Presidente Dompé, la ricerca farmaceutica cresce anche in Italia ma allora perché nel nostro Paese le industrie del settore non sono riuscite a produrre vaccini anti-Covid?
«Io credo che mai come ora stiamo vivendo l'era dell'economia della conoscenza - risponde Sergio Dompé, presidente di Dompé farmaceutici e coordinatore della Task force Salute del B20 che ieri a Napoli ha inaugurato un nuovo laboratorio di ricerca con 40 ricercatori - e la conoscenza è pervasiva, diffusa e integrata. Ormai da anni l'Italia ha una presenza importante nel mondo della ricerca scientifica, soprattutto nelle Scienze della vita, e l'industria farmaceutica nazionale condivide con la Germania il primato in Europa per la maggiore capacità produttiva e il maggiore export, circa il 72% del sistema Paese. Per i due vaccini principali, Pfizer e Moderna, è stata utilizzata una tecnologia nuova Rna che anche l'Italia non avrà difficoltà ad avere nel tempo: ma è chiaro che nell'immediato non abbiamo potuto fare, nulla mentre è vero che ci sono molti stabilimenti da noi che contribuiscono al confezionamento dei vaccini».

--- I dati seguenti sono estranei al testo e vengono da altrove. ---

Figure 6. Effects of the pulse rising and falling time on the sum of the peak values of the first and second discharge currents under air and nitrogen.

Questo vuol dire che non se ne farà più nulla o restiamo anche noi in corsa?
«Anche in Italia queste possibilità ci sono.
In che modo, presidente?
«Vorremmo che fosse garantita la massima collaborazione tra pubblico e privato, tra Paesi diversi, rafforzando il ruolo dell'Ue che si è ritrovata unita su un obiettivo così importante, spingendo imprese e università a lavorare insieme. La piattaforma Exscalate che abbiamo presentato a Napoli risponde proprio a questo minimo comune denominatore: va però inglobata in un network di conoscenza ed organizzazione produttiva mondiale. Perché più che fare nazionalismi, che mi sembrano sempre più fuori contesto, oggi dobbiamo chiederci se l'Italia contribuisce alla gemmazione di questo network. E la risposta è sì perché ha capacità produttive e di ricerca di assoluto rilievo. Poi c'è l'ambizione di puntare al risultato finale ma bisogna essere consapevoli che non esiste alcuna certezza che ci riusciremo proprio noi: sappiamo però che oggi tutto il sistema scientifico, universitario, clinico e industriale, oltre che diagnostico e biomedicale, sta lavorando con grandissima lena».

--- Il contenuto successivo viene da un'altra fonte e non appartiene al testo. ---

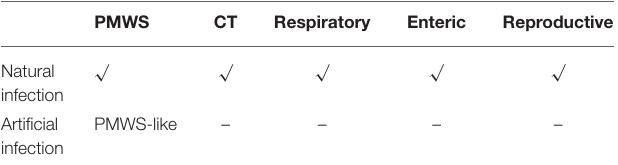
TABLE 2 | Clinical syndromes and diseases associated with P1 virus based on natural or artificial infection or both. PMWS CT Respiratory Enteric Natural infection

Fino a che punto la parte pubblica è consapevole di dover incoraggiare e sostenere questo obiettivo?
«Le osservazioni da fare sono due e solo in apparenza contraddittorie tra di loro. La prima: questa pandemia ha cambiato radicalmente le cose. Oggi serve un'organizzazione completamente nuova con un coraggio e una disponibilità maggiori del passato per sostenere la ricerca privata attraverso un piano integrato tra tutti i Paesi. La seconda osservazione riguarda il ruolo della politica che normalmente arranca nei confronti di sfide così evolute. Devo dire che l'attuale governo Draghi, in gran parte dei suoi componenti, è una garanzia proprio ora che dobbiamo dimostrare da italiani di riuscire a superare l'emergenza. E i dati economici di questi giorni indicano che ci stiamo riuscendo».

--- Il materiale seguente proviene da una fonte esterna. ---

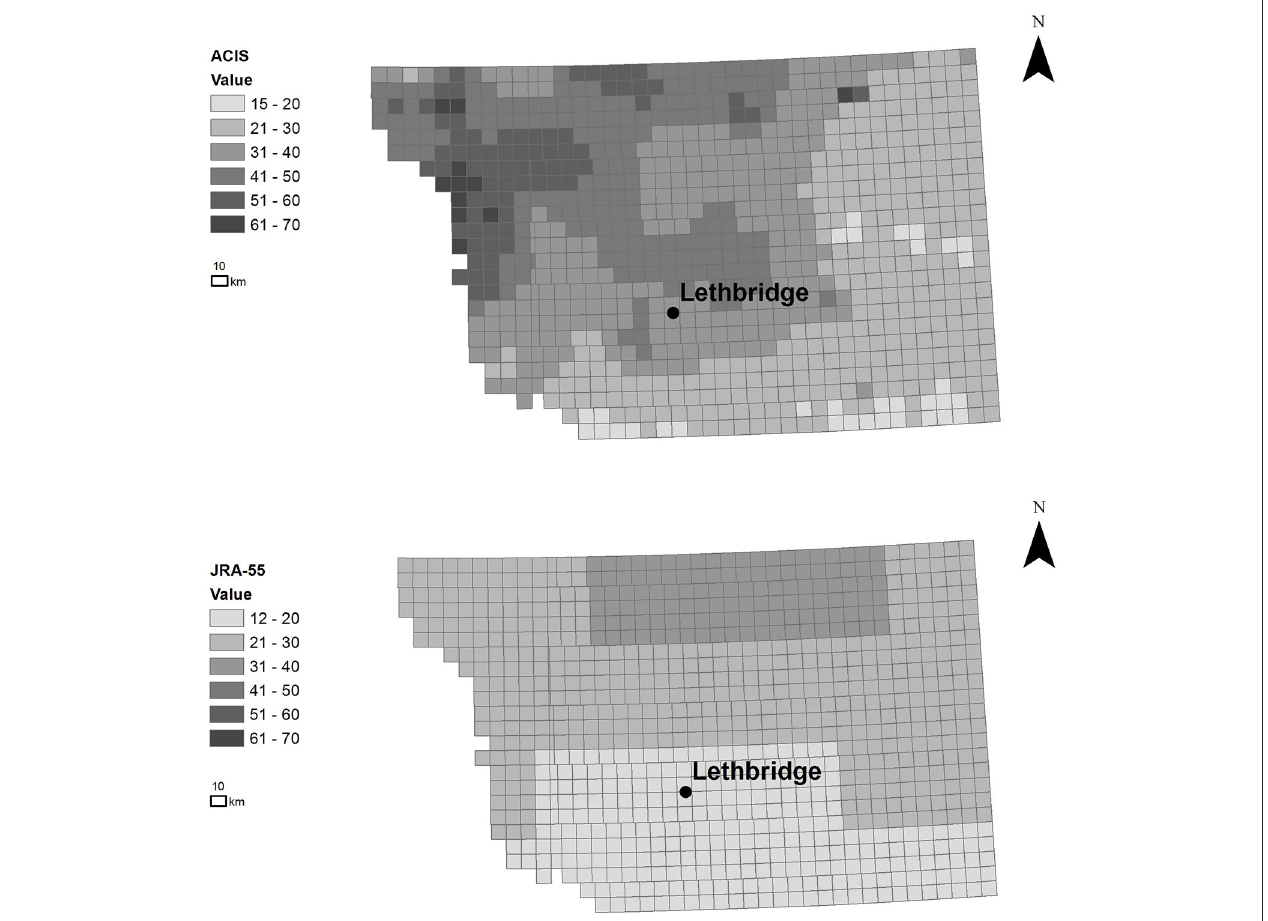
FIGURE 3 | Spatial distribution of potential Pst infection risk between June 17 and Sept 1 in 2015 (in units of total number of growing season days having conditions favorable to infection). The total number of growing season days was based on threshold range of mean daily temperature 3–25 o C, average humidity > 57% (ACIS) and hourly canopy moisture > 0 (wet days) (JRA-55), illustrating the effect of spatial resolution and importance of capturing spatial dependence (in finer-scale climate data) for improving model-based disease prediction. (ESRI ArcGIS 10.4, Canada Albers Equal Area Conic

Napoli con l'iniziativa anche di Materias vede già pubblico e privato insieme: si può replicare anche in tutto il Mezzogiorno?
«È sicuramente un'opportunità dal punto di vista imprenditoriale. Io non sono venuto a Napoli per buonismo ma perché ho trovato un microclima culturale e scientifico del sistema universitario a dir poco ideale, e una grande disponibilità di talenti formati correttamente dagli atenei, con grandissima voglia di fare e con costi molto bassi. Le condizioni ideali, insomma, per investire nella scienza: mi auguro che il mio esempio venga seguito anche da altri perché la qualità delle risorse umane qui è assoluta».
Pensa che il valore giovani del Sud sia davvero un valore aggiunto?
«Venga a visitare le mie aziende, lo vedrà con i suoi occhi».